После обеда я вернулась к изучению дома и поиску интернета. Безуспешно. Ближе к вечеру вернулся дедушка, вывалив на пол ведро вонючих гольянов. За непозволительную дерзость шутник огрёбся скалкой, но настроение его не испортилось. Он был рад мне. Я была рада ему. А вот бабушка кривлялась такой взаимности, её снова приковали к плите.
– Вот где сказка! – восхищался дед. – Вчера утёнок гадкий, сегодня – лебедь гладкий! Видная ты девка, Васька! Глаза любуются!
Мы проболтали до ночи. Смеялись и объедались рыбой. А когда старики отправились спать, я поднялась в свою комнату и застыла у зеркала.
Лебедь должен оскорбиться такой параллели.
Пепельные волосы спускались ниже лопаток и худели на концах. Неухоженные, зачастую лохматые. Белизна лица просила здоровья. Бледно-голубые глаза, сухие губы и впалые скулы. Прямая, как доска. Холодная, как льдинка.

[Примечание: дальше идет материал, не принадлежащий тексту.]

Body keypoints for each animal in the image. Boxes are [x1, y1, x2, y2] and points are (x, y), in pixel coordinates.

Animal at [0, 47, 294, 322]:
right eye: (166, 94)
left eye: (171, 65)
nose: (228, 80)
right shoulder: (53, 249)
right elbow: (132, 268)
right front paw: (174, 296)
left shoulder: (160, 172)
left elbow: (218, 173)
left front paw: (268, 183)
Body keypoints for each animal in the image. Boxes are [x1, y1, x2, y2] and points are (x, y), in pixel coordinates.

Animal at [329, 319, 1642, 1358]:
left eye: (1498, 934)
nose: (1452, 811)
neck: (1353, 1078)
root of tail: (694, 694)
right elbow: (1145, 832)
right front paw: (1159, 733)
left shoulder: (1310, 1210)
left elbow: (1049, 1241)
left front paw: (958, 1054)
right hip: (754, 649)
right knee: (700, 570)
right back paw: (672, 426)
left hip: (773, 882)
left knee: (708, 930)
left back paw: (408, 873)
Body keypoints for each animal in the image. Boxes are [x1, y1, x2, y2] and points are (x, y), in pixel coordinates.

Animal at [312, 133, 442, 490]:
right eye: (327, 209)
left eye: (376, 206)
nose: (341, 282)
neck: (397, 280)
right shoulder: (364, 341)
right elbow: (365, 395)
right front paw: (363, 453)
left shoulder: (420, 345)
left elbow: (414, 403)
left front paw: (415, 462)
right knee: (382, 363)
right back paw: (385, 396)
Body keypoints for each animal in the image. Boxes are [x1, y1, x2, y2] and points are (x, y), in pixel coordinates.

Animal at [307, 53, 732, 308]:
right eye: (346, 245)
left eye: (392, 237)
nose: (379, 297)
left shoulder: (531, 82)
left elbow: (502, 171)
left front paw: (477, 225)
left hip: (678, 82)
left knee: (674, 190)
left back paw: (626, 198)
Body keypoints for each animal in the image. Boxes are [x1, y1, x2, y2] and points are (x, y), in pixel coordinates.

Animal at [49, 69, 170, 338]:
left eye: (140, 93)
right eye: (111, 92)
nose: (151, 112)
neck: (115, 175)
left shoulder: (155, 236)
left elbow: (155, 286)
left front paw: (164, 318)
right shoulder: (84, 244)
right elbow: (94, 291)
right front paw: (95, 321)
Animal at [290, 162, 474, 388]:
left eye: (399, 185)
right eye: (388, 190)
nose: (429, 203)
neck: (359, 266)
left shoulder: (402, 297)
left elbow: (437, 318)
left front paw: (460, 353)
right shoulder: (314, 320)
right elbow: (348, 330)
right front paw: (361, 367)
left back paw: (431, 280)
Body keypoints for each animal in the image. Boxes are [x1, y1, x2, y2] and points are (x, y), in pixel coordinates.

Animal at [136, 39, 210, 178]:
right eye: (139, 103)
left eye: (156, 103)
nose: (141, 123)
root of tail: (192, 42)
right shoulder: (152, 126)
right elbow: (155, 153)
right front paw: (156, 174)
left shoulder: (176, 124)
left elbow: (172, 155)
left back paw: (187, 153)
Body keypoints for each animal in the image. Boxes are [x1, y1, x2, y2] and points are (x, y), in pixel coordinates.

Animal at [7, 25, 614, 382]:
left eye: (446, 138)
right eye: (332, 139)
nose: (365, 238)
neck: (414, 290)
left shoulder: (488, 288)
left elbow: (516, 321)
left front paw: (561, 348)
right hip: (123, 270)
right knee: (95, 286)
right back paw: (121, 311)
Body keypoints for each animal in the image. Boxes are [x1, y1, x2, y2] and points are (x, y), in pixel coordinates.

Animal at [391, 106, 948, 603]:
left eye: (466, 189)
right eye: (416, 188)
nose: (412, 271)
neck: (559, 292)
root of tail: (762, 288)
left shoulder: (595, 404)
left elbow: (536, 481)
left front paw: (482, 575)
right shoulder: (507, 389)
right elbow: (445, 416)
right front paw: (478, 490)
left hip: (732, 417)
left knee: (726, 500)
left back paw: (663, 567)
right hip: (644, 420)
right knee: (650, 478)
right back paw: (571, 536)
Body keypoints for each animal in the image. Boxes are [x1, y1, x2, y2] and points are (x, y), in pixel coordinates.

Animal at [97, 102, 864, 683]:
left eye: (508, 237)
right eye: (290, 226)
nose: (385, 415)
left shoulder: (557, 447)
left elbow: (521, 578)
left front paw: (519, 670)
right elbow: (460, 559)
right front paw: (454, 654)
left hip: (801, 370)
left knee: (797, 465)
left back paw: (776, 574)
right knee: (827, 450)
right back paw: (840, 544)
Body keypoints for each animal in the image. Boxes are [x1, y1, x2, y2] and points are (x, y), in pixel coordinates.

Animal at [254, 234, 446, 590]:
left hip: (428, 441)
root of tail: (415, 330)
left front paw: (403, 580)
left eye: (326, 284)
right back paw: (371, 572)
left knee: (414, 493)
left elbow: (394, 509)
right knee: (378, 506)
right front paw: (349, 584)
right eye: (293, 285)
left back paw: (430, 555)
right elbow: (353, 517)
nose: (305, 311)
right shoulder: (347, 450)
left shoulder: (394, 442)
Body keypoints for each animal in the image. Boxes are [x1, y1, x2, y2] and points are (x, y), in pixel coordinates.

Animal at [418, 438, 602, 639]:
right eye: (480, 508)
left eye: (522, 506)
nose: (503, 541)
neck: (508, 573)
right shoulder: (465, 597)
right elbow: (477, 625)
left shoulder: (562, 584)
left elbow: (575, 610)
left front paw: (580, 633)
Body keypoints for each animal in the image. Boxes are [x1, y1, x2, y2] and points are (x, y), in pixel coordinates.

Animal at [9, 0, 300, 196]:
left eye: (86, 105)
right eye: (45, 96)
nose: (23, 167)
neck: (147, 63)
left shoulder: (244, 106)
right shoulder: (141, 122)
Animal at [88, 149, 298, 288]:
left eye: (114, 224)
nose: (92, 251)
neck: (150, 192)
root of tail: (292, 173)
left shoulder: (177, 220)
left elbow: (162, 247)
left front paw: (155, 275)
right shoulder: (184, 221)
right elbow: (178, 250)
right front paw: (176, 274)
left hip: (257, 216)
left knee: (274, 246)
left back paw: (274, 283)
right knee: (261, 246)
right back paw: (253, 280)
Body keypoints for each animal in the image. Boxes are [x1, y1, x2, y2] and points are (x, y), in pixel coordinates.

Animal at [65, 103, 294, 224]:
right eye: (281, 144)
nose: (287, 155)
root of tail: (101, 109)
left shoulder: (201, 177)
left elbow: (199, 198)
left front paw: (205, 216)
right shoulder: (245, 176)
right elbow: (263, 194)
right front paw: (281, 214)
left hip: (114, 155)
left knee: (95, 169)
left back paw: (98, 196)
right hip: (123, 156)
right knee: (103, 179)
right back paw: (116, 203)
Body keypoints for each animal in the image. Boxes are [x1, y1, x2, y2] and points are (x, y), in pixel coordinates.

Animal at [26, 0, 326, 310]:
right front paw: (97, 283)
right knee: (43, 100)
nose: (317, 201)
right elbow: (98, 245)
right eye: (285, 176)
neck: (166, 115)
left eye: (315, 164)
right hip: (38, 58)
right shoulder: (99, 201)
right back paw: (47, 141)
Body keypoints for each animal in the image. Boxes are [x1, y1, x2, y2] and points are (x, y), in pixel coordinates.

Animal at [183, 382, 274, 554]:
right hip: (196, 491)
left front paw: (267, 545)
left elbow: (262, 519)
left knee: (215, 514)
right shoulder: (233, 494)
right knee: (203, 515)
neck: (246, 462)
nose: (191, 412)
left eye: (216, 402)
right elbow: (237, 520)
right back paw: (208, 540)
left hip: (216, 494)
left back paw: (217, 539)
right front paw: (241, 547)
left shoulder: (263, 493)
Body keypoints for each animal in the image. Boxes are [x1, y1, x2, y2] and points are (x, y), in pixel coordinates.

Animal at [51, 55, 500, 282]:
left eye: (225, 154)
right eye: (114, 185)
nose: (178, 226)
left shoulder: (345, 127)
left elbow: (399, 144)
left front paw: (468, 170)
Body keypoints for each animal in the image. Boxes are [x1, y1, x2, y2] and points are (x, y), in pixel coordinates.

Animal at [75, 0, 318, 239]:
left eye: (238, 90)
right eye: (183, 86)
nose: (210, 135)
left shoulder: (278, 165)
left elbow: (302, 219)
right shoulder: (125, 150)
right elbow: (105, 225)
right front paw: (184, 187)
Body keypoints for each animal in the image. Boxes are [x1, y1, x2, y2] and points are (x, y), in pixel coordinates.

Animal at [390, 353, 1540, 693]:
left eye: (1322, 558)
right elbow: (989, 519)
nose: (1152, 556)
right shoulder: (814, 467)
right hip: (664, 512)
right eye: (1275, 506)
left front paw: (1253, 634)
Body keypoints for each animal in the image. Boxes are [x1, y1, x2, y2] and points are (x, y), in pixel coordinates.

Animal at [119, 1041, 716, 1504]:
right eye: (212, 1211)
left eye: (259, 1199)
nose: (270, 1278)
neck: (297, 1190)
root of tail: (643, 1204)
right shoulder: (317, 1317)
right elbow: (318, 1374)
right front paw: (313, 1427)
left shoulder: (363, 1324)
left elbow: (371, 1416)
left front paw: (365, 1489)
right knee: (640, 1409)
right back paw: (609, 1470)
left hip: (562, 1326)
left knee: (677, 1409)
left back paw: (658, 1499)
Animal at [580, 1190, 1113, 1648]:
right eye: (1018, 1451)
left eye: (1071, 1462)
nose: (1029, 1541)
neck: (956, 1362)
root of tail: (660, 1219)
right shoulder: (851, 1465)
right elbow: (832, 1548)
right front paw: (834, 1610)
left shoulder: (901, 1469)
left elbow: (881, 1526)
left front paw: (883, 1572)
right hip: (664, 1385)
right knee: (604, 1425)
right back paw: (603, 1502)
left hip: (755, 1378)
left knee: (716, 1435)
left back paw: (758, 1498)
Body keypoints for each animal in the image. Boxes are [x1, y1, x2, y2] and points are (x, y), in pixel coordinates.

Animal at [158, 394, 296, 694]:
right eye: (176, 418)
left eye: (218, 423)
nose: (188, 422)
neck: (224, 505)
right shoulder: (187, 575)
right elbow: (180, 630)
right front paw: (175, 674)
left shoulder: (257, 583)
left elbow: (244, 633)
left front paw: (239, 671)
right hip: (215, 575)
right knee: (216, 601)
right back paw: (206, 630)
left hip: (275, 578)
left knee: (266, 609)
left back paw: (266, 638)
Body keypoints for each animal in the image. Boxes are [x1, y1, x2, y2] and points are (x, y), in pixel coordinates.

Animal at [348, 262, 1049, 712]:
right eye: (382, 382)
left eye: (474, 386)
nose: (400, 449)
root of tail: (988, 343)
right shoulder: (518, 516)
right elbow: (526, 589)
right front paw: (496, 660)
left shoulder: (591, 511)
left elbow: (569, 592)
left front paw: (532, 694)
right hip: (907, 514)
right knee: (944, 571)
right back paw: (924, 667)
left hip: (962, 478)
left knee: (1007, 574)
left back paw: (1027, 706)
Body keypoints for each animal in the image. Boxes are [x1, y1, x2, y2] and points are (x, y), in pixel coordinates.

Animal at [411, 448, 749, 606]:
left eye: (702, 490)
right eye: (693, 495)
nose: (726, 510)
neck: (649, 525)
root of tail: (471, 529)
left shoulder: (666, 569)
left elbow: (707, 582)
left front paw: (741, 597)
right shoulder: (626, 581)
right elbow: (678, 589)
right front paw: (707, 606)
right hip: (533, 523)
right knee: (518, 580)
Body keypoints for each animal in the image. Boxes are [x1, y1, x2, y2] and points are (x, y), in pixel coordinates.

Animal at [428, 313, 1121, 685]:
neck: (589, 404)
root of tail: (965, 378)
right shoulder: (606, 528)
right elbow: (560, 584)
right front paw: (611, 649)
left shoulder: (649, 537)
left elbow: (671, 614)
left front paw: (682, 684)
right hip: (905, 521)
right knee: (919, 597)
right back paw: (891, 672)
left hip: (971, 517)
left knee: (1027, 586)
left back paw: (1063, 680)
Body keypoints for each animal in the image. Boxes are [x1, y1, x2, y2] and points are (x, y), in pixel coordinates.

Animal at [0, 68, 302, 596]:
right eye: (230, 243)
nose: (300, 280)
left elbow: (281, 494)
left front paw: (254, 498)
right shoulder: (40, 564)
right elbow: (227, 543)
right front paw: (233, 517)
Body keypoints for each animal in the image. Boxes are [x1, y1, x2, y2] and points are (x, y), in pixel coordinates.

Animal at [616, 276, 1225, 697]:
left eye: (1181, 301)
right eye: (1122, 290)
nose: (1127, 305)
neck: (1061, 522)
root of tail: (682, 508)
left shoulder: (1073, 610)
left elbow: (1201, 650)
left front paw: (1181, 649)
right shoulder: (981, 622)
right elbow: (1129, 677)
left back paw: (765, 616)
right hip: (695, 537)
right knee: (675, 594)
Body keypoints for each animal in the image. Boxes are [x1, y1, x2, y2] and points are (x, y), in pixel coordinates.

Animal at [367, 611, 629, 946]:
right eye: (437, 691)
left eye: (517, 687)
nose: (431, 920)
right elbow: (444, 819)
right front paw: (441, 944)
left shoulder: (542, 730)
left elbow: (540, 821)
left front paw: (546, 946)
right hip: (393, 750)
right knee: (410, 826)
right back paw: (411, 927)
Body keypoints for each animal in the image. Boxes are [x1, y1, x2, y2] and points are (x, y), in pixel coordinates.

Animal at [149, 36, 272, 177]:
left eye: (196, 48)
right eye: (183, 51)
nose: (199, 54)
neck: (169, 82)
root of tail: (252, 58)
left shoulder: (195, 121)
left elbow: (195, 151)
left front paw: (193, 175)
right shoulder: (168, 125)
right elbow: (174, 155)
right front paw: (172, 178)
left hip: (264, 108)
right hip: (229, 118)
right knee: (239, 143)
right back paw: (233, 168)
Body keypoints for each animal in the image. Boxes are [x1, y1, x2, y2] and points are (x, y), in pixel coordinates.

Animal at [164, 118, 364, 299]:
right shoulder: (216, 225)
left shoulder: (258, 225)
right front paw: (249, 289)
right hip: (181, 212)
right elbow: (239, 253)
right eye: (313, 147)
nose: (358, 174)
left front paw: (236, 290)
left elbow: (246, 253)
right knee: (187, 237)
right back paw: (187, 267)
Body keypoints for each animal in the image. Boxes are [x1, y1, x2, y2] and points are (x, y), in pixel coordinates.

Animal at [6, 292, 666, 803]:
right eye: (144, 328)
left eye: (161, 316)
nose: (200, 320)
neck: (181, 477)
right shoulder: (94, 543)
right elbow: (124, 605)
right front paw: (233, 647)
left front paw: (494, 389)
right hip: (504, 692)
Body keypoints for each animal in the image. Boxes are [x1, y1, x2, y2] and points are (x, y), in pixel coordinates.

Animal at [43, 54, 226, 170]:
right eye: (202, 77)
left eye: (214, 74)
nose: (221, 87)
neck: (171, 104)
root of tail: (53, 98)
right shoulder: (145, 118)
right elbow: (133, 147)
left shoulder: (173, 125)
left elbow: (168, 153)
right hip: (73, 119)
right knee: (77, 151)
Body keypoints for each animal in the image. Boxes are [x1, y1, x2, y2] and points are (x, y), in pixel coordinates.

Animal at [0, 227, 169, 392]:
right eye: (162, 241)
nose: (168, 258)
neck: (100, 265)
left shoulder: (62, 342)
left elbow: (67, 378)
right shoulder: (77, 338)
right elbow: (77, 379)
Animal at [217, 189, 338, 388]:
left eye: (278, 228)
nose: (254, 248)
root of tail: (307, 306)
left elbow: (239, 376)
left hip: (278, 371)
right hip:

Я так редко получала комплименты от мальчишек, что исключила мысль о существующей привлекательности и никогда не старалась кому-либо понравиться. Меня пугали стереотипы и раздражали ярлыки. Не познавши первую влюблённость я была серее камня. Твердая и неприкосновенная. Та, которой чужды чувства и инфантильность.
Искусство – единственная моя любовь.
Разложив вещи и художественные принадлежности, я уволилась на кровать. Поборола тяжесть насыщения и вспомнила о родителях.
Радуются небось, когда избавились.
Если мой отъезд принесёт им каплю счастья, то я готова смириться. Впрочем, здесь не так плохо. А ещё предчувствие чего-то хорошего, незабываемого и головокружительного кипятило кровь и отнимало сон.
Я верила, что завтра всё изменится. Жизнь подарит другой мир. Мир, который навсегда засядет в сердце, заняв непоколебимую позицию.